Stored records:

-.-.-

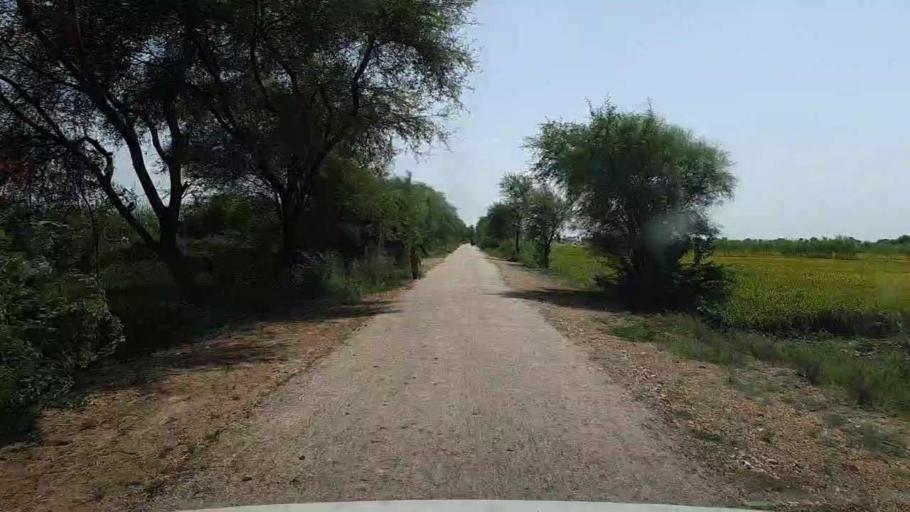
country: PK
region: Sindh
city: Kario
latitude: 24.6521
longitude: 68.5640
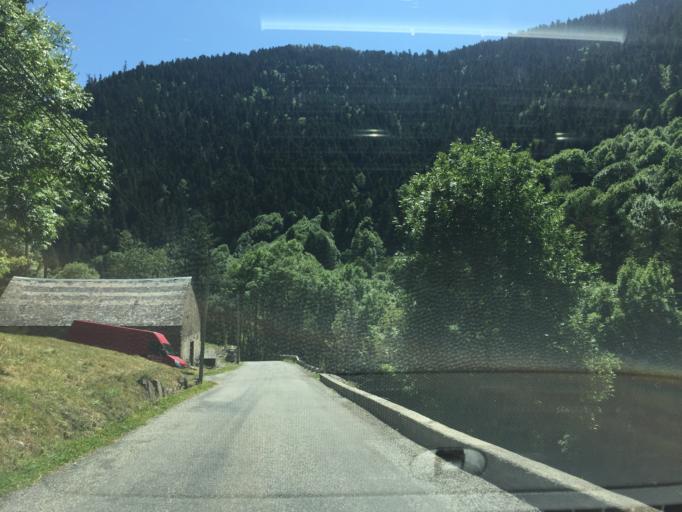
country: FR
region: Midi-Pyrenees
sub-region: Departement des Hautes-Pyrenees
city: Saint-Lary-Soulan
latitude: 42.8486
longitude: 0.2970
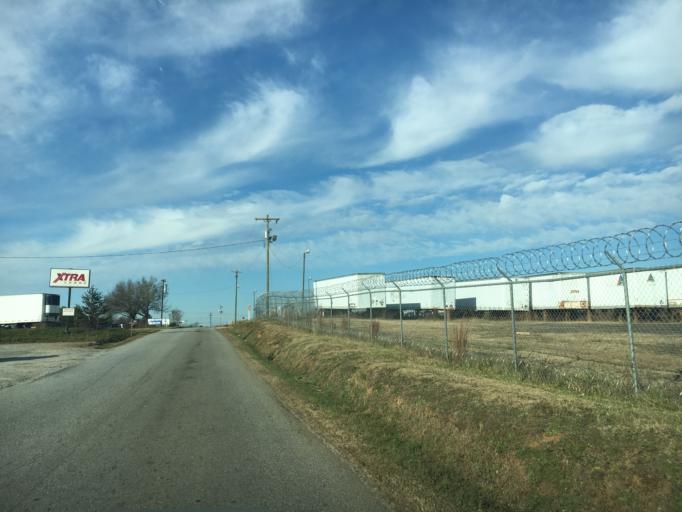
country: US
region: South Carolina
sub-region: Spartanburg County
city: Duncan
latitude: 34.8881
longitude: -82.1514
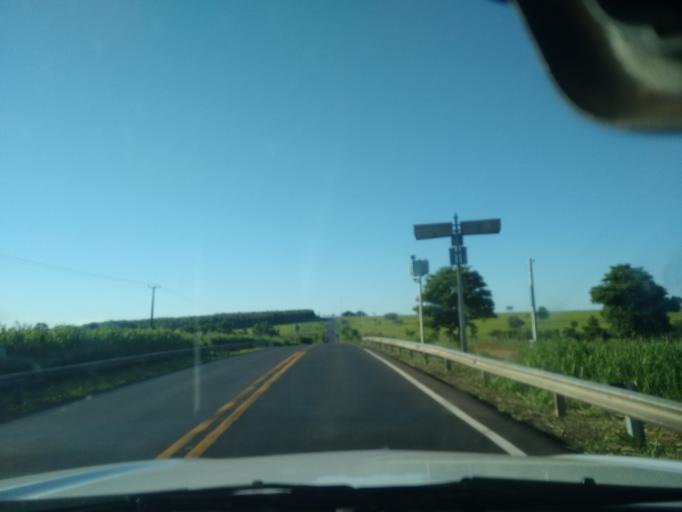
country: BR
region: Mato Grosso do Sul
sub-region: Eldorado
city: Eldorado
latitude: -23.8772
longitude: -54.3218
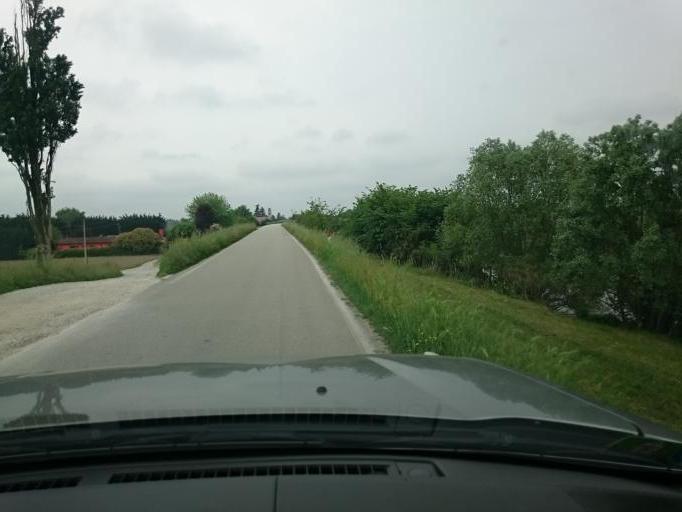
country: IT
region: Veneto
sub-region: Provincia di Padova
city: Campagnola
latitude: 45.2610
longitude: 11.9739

-.-.-

Aim: Reproduce every line of the listing above character for character, leaving out the picture lines.

Solved problem:
country: PK
region: Sindh
city: Kario
latitude: 24.6521
longitude: 68.5640
country: FR
region: Midi-Pyrenees
sub-region: Departement des Hautes-Pyrenees
city: Saint-Lary-Soulan
latitude: 42.8486
longitude: 0.2970
country: US
region: South Carolina
sub-region: Spartanburg County
city: Duncan
latitude: 34.8881
longitude: -82.1514
country: BR
region: Mato Grosso do Sul
sub-region: Eldorado
city: Eldorado
latitude: -23.8772
longitude: -54.3218
country: IT
region: Veneto
sub-region: Provincia di Padova
city: Campagnola
latitude: 45.2610
longitude: 11.9739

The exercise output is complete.